Pelvic pain and abnormal pelvic floor muscle (PFM) tension are common among individuals with endometriosis and can persist even after surgical removal of endometriosis lesions. Since endometriosis is a hormonally dependent, inflammatory disease that affects several physiological systems, multiple factors could contribute to chronic pelvic pain (CPP).
Pain management methods that target myofascial pain are becoming more popular among practitioners since myofascial sources could continue to cause CPP even after surgical and hormonal treatment. Pelvic pain can also result from musculoskeletal disorders that may go unnoticed during a traditional pelvic exam. Screening the inferolateral pelvic floor musculature during a routine pelvic exam is useful for identifying spasms and trigger points contributing to, or resulting from, a patient’s pelvic pain.
Nonrelaxing pelvic floor dysfunction may present with nonspecific symptoms such as pain, and problems with defecation, urination, and sexual function, which can adversely affect the quality of life. Proper evaluation can facilitate the diagnosis of spasms or trigger points, and physical therapy often significantly improves the quality of life in these cases.

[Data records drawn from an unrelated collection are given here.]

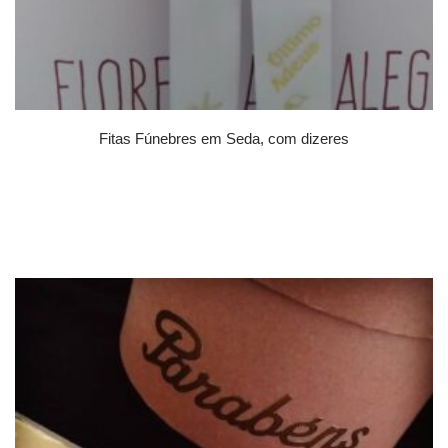
Fitas Fúnebres em Seda, com dizeres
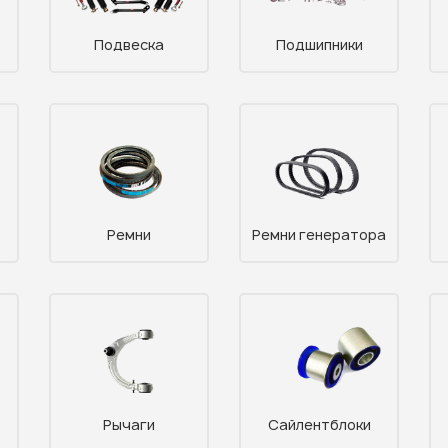
Подвеска
Подшипники
Ремни
Ремни генератора
Рычаги
Сайлентблоки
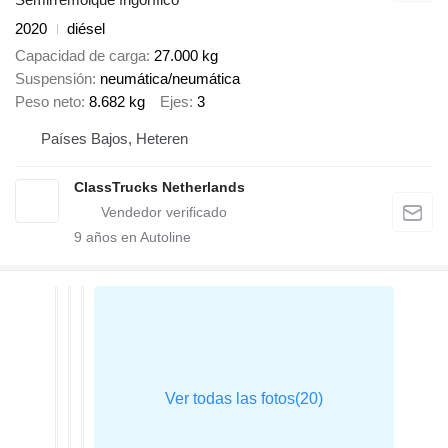
2020
diésel
Capacidad de carga
27.000 kg
Suspensión
neumática/neumática
Peso neto
8.682 kg
Ejes
3
Países Bajos, Heteren
ClassTrucks Netherlands
9
años en Autoline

Pelvic pain in women with different stages of endometriosis can be strongly associated with bladder/pelvic floor tenderness and painful bladder syndrome, independent of endometriosis-related factors. This suggests the involvement of myofascial or sensitization pain mechanisms for some patients suffering from deep dyspareunia. Pelvic floor physical therapy (PT) has proved to be helpful in women with myofascial or pelvic floor pain. This type of PT aims to release tightness in muscles by manually “releasing” it; treatment is directed at the abdomen, vagina, hips, thighs, and lower back muscles. This requires a specially trained physical therapist.
It is imperative for women to recognize and treat pelvic pain with physical therapy and other interventions to alleviate pain and improve their quality of life.